If you have watched one too many episodes of Narcos and want to consider a new career in narcotic botany, you might want to re-think your options.
The proposed changes to the Misuse of Drugs Act is covering wider ground. Any ideas to get into the drug industry will be cut off from the roots; be it trying to acquire manpower, cultivate the plant in Singapore, or smart new ways to traffic the end-product, there will be a legislative power to address it.
The developments in the law can be broadly understood like this:
- Protection against technological advancements that could defeat existing enforcement efforts;
- Better and more efficient treatment of the cause.
Autonomous vehicles, unmanned aircraft and vessels are now being explicitly covered. It also provides enforcement officers with powers to intercept and search any autonomous or unmanned vehicle suspected to be used for the transport of controlled drugs.
This is reasonable. Remote, unmanned and autonomous vehicles have taken to the skies, seas and lands and sell for prices that are available to almost anyone. There have already been instances of drones being complicit in illegal acts (peeping for example: https://www.straitstimes.com/singapore/caas-investigating-incident-of-drone-flying-in-punggol-hdb-estate). It doesn’t take too much imagination to see how this technology can be employed in the narcotics supply chain.
Crosshairs of the law will also take aim at the grooming, recruitment and subcontracting of the drug trade.
Being introduced are new Sections 11B to 11E that address the following:
Exposing a child to drugs and permitting young person(s) to consume drugs.
Knowing or recklessly leaving controlled drug or drug paraphernalia around where children can come across it, is an offence.
There have been several arrests made during raids this year where it was revealed that addict parents have been using drugs and leaving substances and their apparatuses around very young children. [https://www.cnb.gov.sg/NewsAndEvents/News/Index/cnb-11-day-island-wide-operation-net-114-drug-offenders]
In one case, CNB officers raided a unit in the vicinity of Yishun Avenue 4 and arrested two suspected drug traffickers, a 25-year-old and a 28-year-old, both Singaporean females. From within the unit, officers recovered about 9g of ‘Ice’ and various drug-smoking apparatus. The two children of the 28-year-old suspect, aged 3 and 6, were playing outside the unit when both suspects were arrested. The 28-year-old suspect was also heavily pregnant with another child and investigations found that she had continued to abuse ‘Ice’ despite her pregnancy.

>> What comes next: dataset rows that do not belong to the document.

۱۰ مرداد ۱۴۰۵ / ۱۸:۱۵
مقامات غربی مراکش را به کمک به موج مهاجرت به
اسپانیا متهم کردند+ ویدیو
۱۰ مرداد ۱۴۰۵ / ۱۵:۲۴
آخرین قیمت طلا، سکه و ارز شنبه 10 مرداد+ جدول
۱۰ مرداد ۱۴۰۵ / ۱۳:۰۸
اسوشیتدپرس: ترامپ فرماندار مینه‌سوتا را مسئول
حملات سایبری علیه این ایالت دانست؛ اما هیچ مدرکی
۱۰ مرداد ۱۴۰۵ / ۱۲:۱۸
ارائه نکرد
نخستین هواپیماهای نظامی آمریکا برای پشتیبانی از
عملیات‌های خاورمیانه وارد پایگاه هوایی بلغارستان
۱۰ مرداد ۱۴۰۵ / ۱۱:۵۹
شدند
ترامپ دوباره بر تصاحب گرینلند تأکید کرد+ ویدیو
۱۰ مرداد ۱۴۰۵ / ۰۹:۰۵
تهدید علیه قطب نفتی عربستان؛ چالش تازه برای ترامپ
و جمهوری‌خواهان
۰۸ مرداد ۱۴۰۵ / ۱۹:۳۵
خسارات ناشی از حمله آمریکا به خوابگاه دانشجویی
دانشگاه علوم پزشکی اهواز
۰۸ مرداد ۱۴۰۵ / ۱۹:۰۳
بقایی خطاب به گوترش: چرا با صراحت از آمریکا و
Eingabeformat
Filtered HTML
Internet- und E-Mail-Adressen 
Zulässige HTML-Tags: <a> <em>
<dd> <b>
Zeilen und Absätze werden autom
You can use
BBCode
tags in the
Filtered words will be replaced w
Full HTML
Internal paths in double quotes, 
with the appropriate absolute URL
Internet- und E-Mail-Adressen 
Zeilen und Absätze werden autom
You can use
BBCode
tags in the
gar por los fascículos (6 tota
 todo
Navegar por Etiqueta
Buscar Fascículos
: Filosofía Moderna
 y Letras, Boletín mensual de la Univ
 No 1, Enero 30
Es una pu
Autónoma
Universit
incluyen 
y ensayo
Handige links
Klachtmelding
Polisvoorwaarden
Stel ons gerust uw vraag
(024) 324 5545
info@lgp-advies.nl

Instructing a person(s) to cultivate cannabis, etc., or to manufacture or consume controlled drugs, etc
The online environment is fertile for the distributing of ideas, instructions and even recruiting new workers for the industry. The changes in the form of Section 11D will criminalise activities that seek to bring instructions for bringing the trade locally.
There is a threat that the manufacture of new kinds of homemade drugs might spread here because of the availability of information online.
Indeed Singapore has seen its first drug lab in years. On the 6th of December 2017, joint government agencies were called in to assist the CNB in a lab they raided on Yishun Industrial Street 12.6kg of synthetic cannabis and 500g of an “unknown powdery substance” was seized.
Causing or procuring young person or vulnerable person to commit any offence under Section 5(1) or 7
There have been many instances where young people were being used by their bosses as drug mules. The means by which this happens is often indirect and very complicated.
This new section will allow enforcement personnel to prosecute the circle of people that have caused a young person to commit the said offences. Young people are certainly vulnerable because they are easily manipulated.
Section 5 deals with the trafficking of controlled drugs and 7 deals with the import and export of controlled drugs.
And finally, the landmark feature of the proposed changes is the feature of mandatory jail terms.
Repeat drug abusers who do not commit crimes might no longer face mandatory jail terms. The courts may order abusers whom are caught for the third time or more, and do not face other concurrent criminal charges, to be sent to the Drug Rehabilitation Centre instead of jail under the long-term imprisonment regime.
Time spent with the DRC would be, on average, one year for first time abusers, and three years for those caught for the fourth time or more.
“This move demonstrates that the system of imprisoning drug offenders for long periods of time under the LT1/LT2 sentencing regimes may not be the best method to help an addict recover and it may also have adverse consequential results which degrade the offender’s familial ties. These secondary knock-on effects will negatively affect the offender’s desire and motivation to rehabilitate, leading to higher recidivism rates. This change, coupled with effective treatment-centric programs by the DRC, may be a better means to nip the problem at its root”, says Mato Kotwani, a lawyer with IRB Law.